The findings further revealed low and varied levels in the reporting timeliness at regional, district, and health facility levels. This is in line with previous studies conducted in Africa and America which reported that low timeliness is still common at all levels of health services [21, 30]. The possibility of missing outbreaks and delays in public health response such as contact tracing, due to untimely and incomplete reporting appear to be a real challenge in the Uganda health system.

At health facility level, lowest reporting rates for both completeness and timeliness were observed in referral hospitals. Surveillance officers responsible for reporting at referral hospital level are usually clinicians, who have high numbers of patients to attend to critical illnesses. These officers perform a variety of tasks in addition to those outlined in the job description resulting in issues of increased workload, and competing demands of task-shifting and prioritizing curative care versus surveillance reporting similar to findings in Madagascar [31]. Also, the low reporting rates observed in private health facilities might be attributed to high employee turn-over, or unavailability of trained personnel to compile and submit surveillance reports as similarly reported in other African countries [21, 31,32,33,34].

Reporting performance is often affected by circumstances where the person responsible for compilation and submission of the reports is too busy or unavailable; similar to findings in Kenya [32]. There is need to involve all health workers in IDSR training and impart knowledge on the reporting requirements across all surveillance levels [33]. In addition, integrating IDSR training in pre-service curricula for health training institutions might address the gap in sustainability of trained human resource [19]. In case the designated officer is unavailable, a colleague can be able to step in. Furthermore, enhanced and continued training of surveillance staff in addition to routine validation of data reports by biostatisticians can help improve completeness, timeliness and data quality of reporting [21, 31, 34]. However, the private sector may not make themselves available for such engagements due to “loss” of business when they are away at a training, and the lack of designated officers for surveillance data reporting [35]. Therefore, these findings suggest the need for further investigation to understand how to effectively involve the private sector in surveillance of epidemic prone diseases.
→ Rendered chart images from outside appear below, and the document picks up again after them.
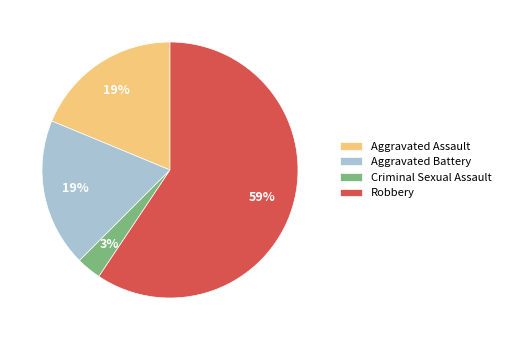

Combined, do Criminal Sexual Assault and Aggravated Battery account for over 50%?

No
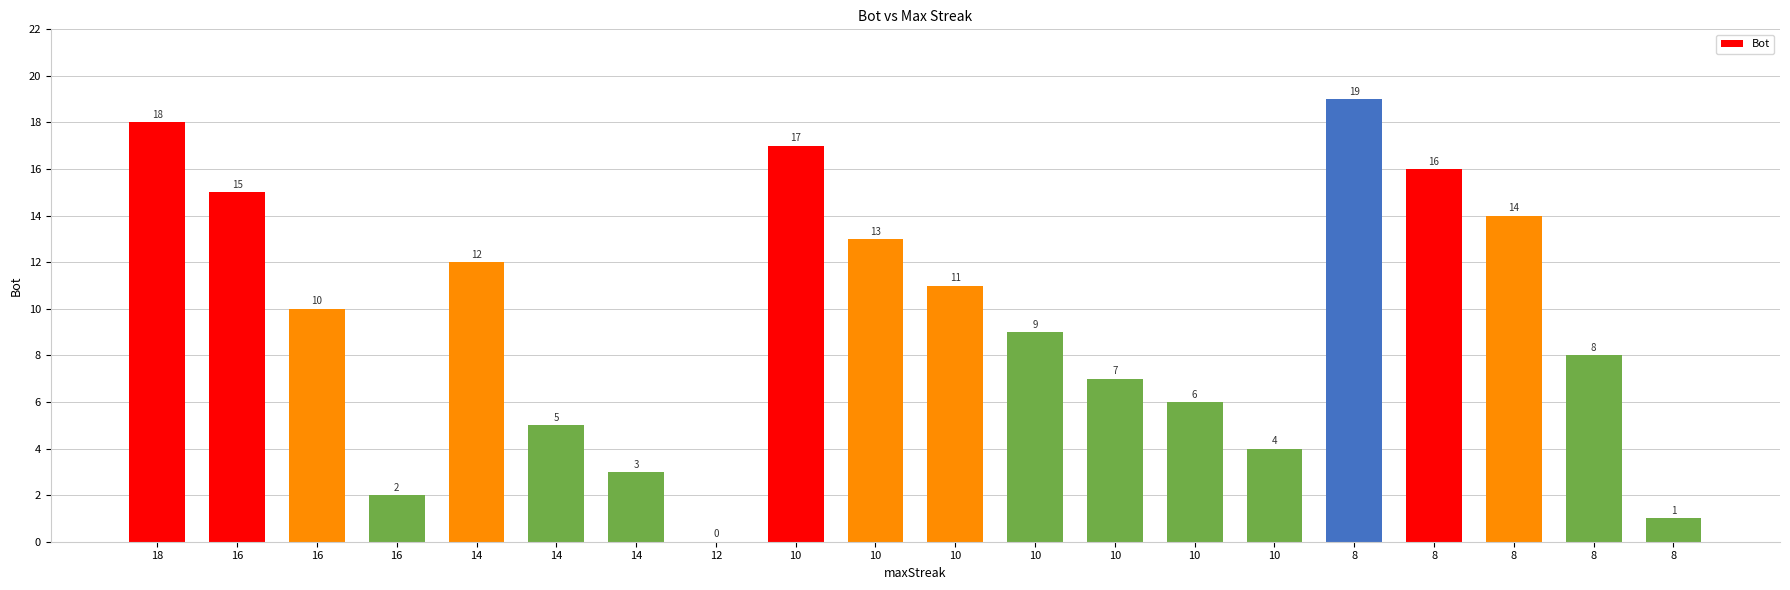

What is the ratio of the value at 18 to the value at 10?

3.0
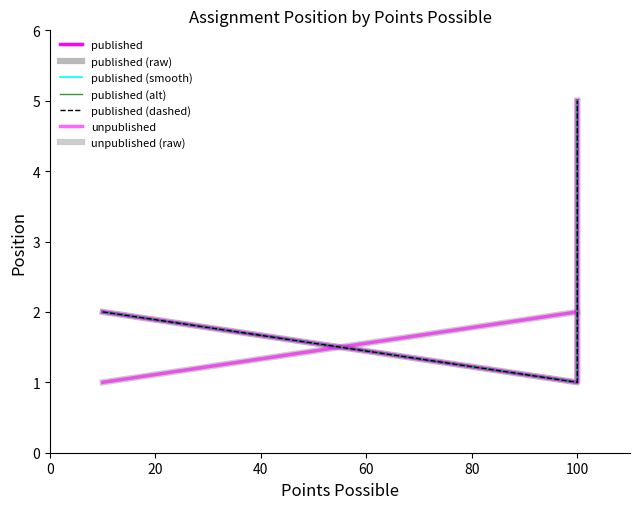

The value of published at Participation grade: Formative is 0. True or false?

False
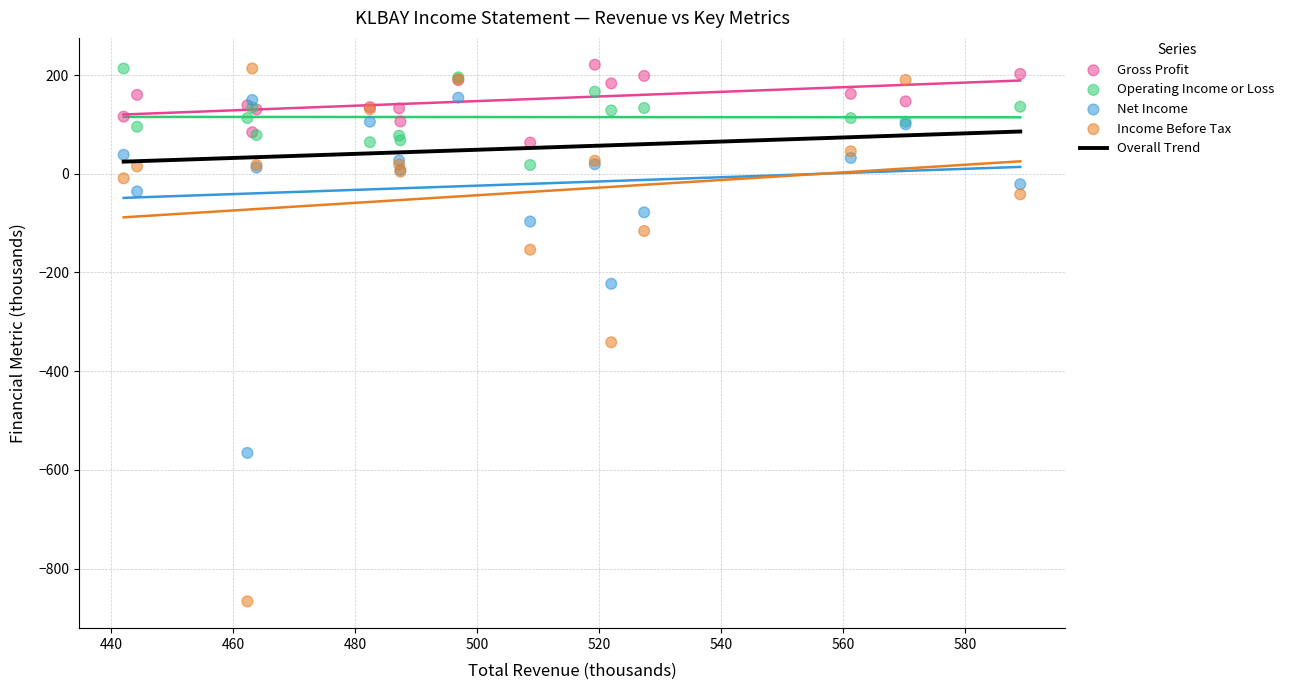

Which series contains the lowest Y value?

Income Before Tax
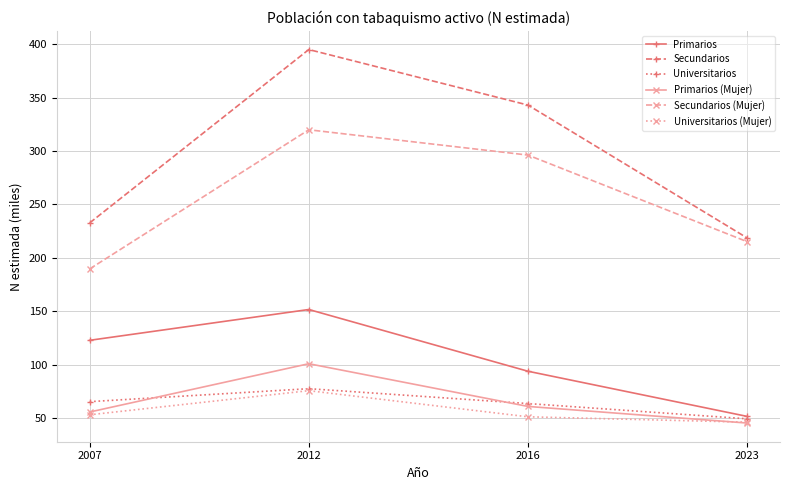

True or false: Primarios (Mujer) and Secundarios cross at least once.

False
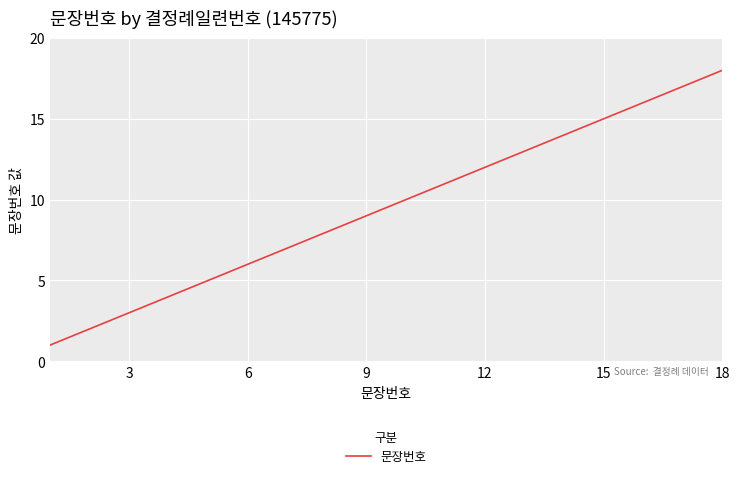

Is this an area chart (filled region under the line)?

No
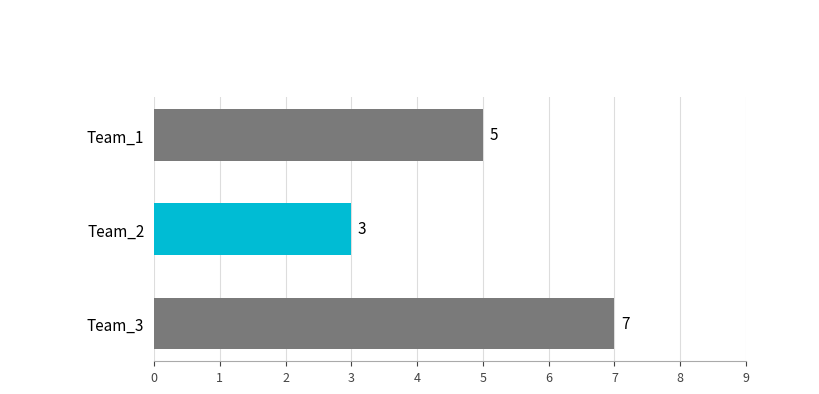

Reading top to bottom, what are all the values shown in this chart?

Team_1=5	Team_2=3	Team_3=7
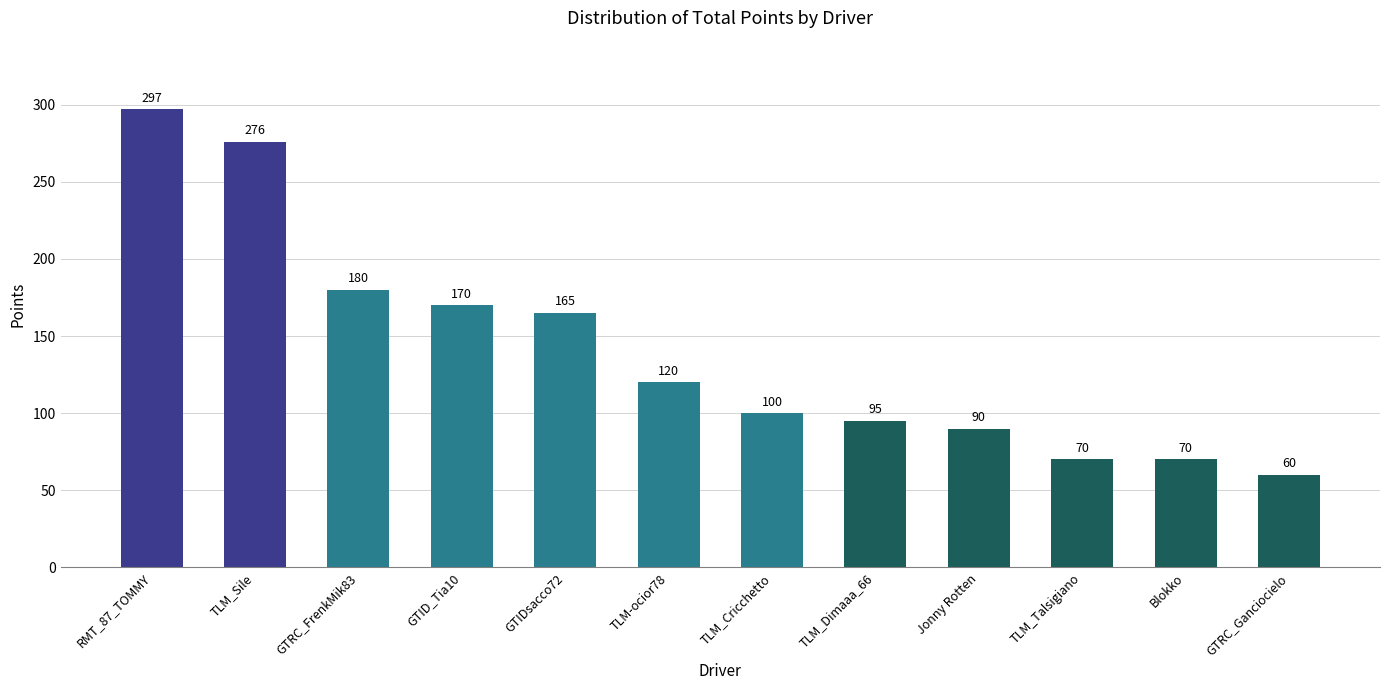

Reading left to right, what are all the values shown in this chart?

297	276	180	170	165	120	100	95	90	70	70	60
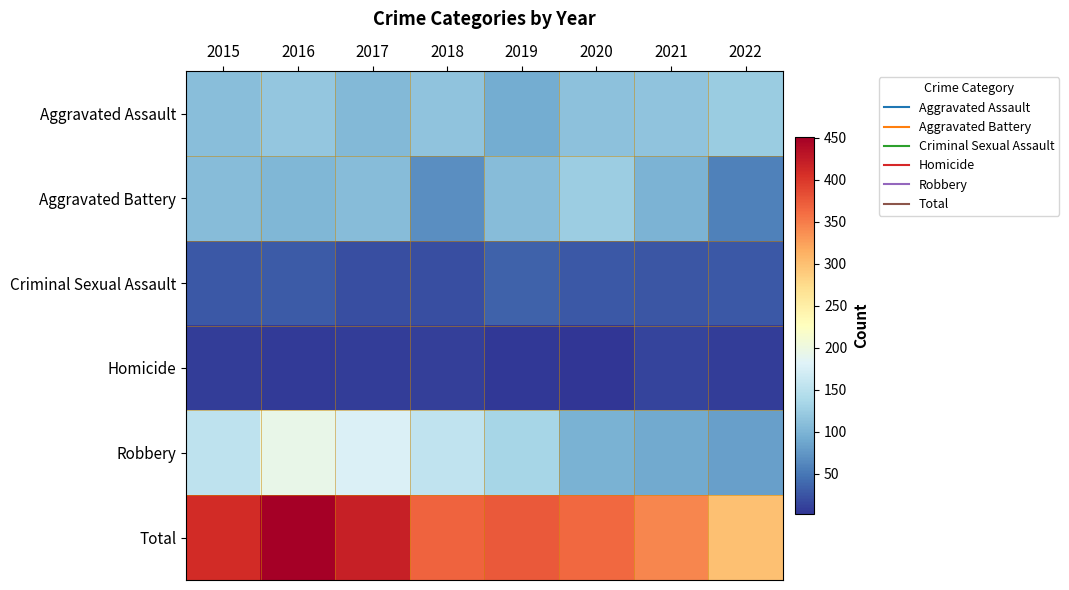

Rank the series by their maximum value, from lowest to highest.

Homicide, Criminal Sexual Assault, Aggravated Assault, Aggravated Battery, Robbery, Total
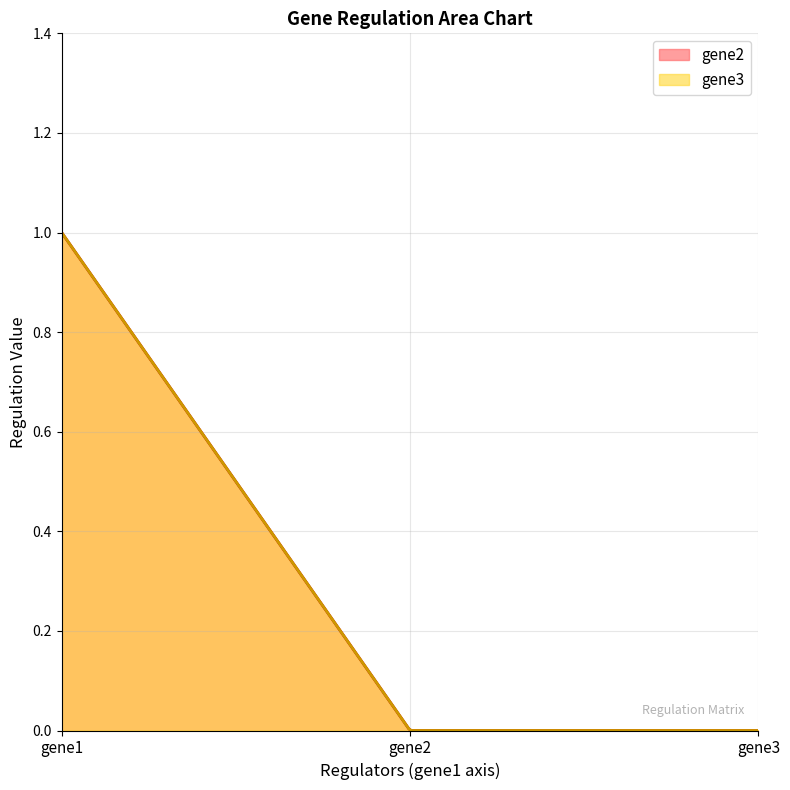

Between gene2 and gene1, which is larger?

gene1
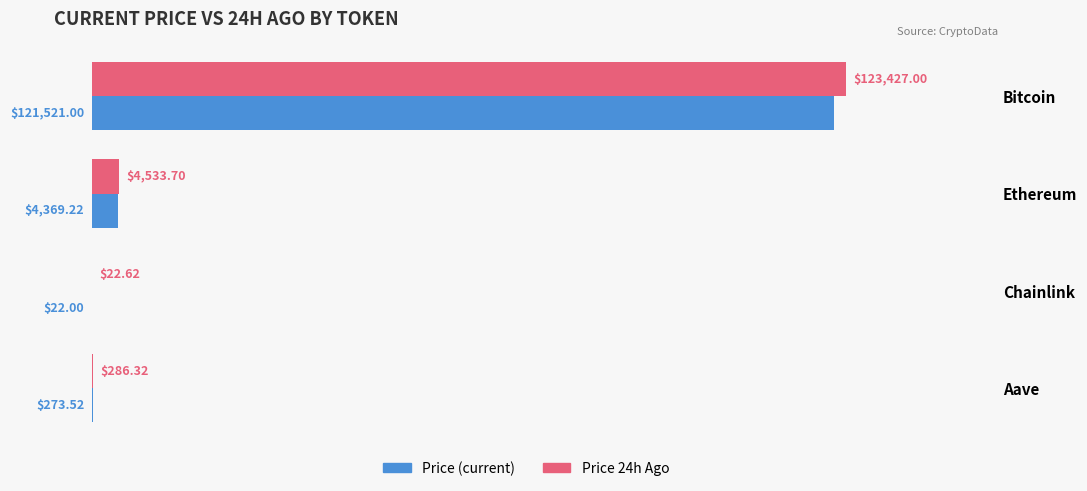

Which label corresponds to the largest value in the chart?

Bitcoin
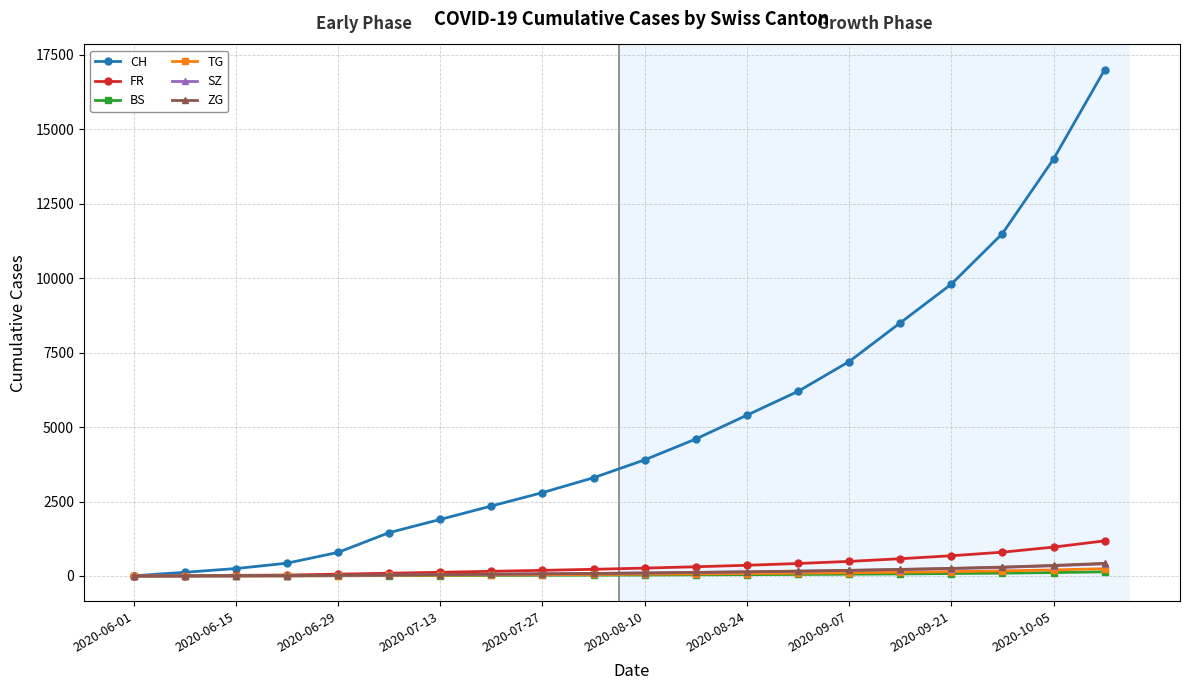

Which series has the largest range (max minus min)?

CH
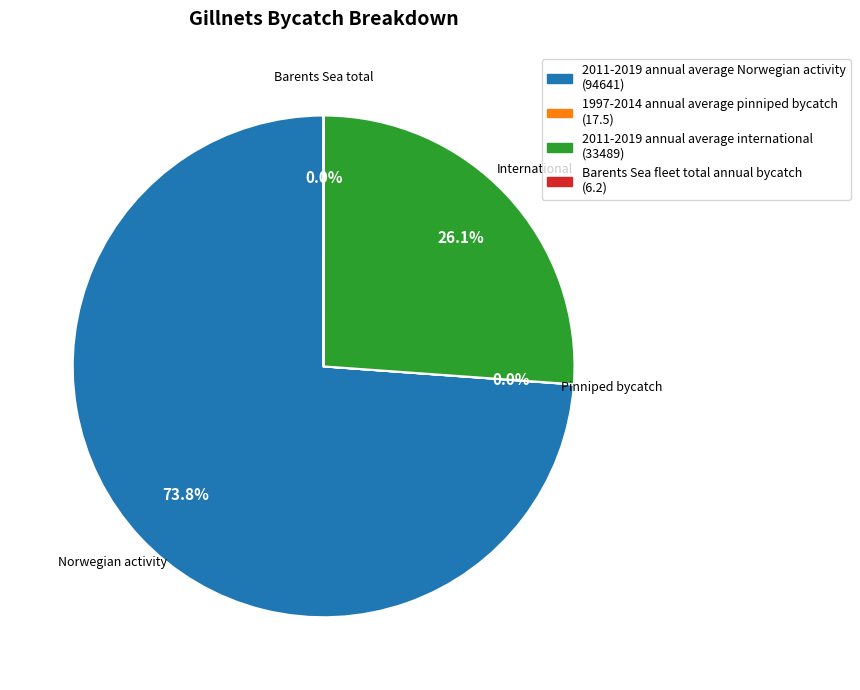

What is the largest slice in the pie chart?

2011-2019 annual average Norwegian activity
Our study should be interpreted based on the following limitations. Firstly, the findings were based on a short duration since data were only available in DHIS2 from 2020; the data only covered the COVID-19 pandemic period. During the last quarter of 2019, there was a system upgrade of the DHIS2. Users found it difficult to adapt and use the system hence the loss of some data during the last quarter of 2019 and first few weeks of 2020. Further, due to the same system upgrade, there was loss of some health facility data for the previous years. We couldn’t therefore describe reporting before and during the pandemic to establish its effect on surveillance data reporting. Secondly, common challenges with internet data transmission in all parts of Uganda might have introduced some data errors resulting in bias in our findings. Such network challenges deter transmission and synchronizing of reports into the DHIS2. Our findings might therefore underestimate timeliness and completeness of weekly epidemiological reports.

Conclusion

Timeliness and completeness of weekly epidemic prone disease surveillance reporting through DHIS2 improved over time. However, despite these improvements, timeliness of reporting still remains poor below target in most of the districts and all health regions. We suggest continuous support supervision, mentorship and additional system/infrastructure enhancements, including internet connectivity, to further enhance surveillance data reporting. Further investigations to identify barriers to reporting completeness and timeliness of surveillance data are needed to address the variations in reporting rates.